Most people have no idea about the interesting history of barbers and barbershops. Dating back to 5000 B.C., members of Egyptian royalty acted as barbers, cutting hair with sharpened flint pieces and oyster shells. These Egyptian barbers also served as religious priests. This was due to a common belief at that time that evil entered the body by way of the hair and therefore could only be banished by cutting the hair. These barbers also performed religious ceremonies such as baptisms and marriages.
Barbers also used to perform medical procedures such as setting broken bones, dressing wounds, pulling teeth, etc. They were also known for performing an ancient procedure called bloodletting. This practice involved cutting the patient in order to allow any illnesses to "bleed out" of the body. The "barber-surgeons" would even place a bowl containing their patients' blood in their shop windows as a way of advertising their services. This continued until the year 1750 when a law was passed separating the medical, dental, and barbering professions completely.
A reminder of those days still exists to this day, and it is a popular one, even if most people don't know what it represents. The barber pole symbolizes the fact that barbers also once served as surgeons and dentists. The red stripe on the pole symbolizes the blood, the white stripe stands for bandages used to dress wounds, and the blue stripe represents the veins within the body. the barber pole was created after it became illegal to advertise these services with a bowl of blood in the window in 1307 when the barber-surgeons needed a new way to let the public know who and where they were. Since most people back then were illiterate the idea of a visual representation of their services was born. The downward spiral of the barber pole also has a special meaning: it represents the aortic blood flow as it moves downward through the body.
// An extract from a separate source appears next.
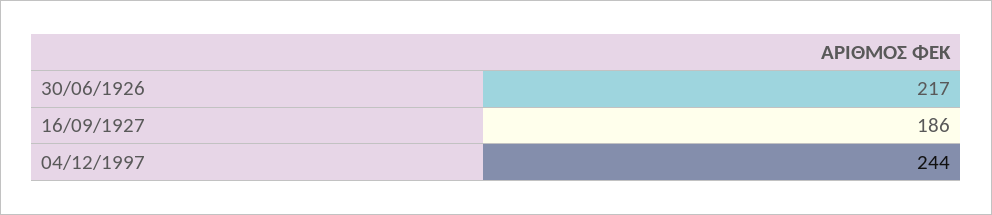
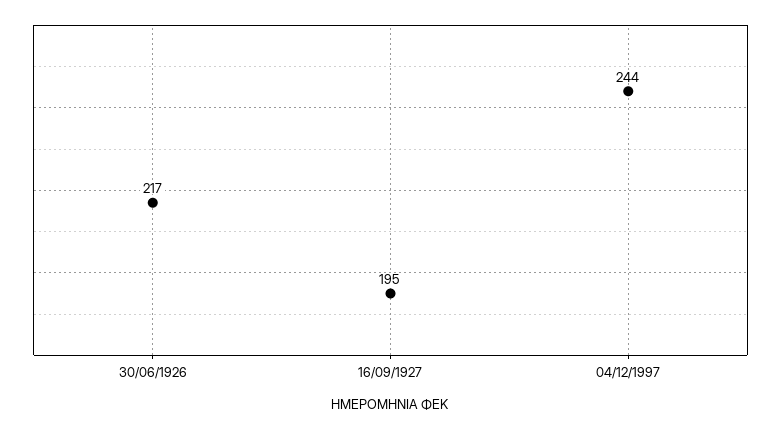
16/09/1927: 186 -> 195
The formal trade of barbering began in the United States in the 19th century. The first barber school was founded in 1893 in Chicago, Illinois by A.B. Moler. The same year, he wrote The Moler Manual Of Barbering, the first ever textbook on the subject. He went on to franchise the Moler Barber College in St. Louis, Missouri in 1899. In 1965 A.B. Moler was inducted into the Barber Hall of Fame.
Today, the barbershop continues to evolve and grow in different directions, providing many more services than the traditional haircut and shave. Even the design of barbershops has changed. Themed shops are now among the most popular, providing a natural, outdoor-themed experience, a full-service kitchen serving food and drink to customers before or after their services are done, even "adult-themed" shops with scantily-clothed female barbers - an idea that combines the sexy waitresses a la Hooters and a gentleman's club, of sorts. All of these barbershops prove to be extremely successful, a unique departure from the usual barbershop. The future will no doubt see more and more creative additions to the profession that began so humbly, with sharpened rocks and shells.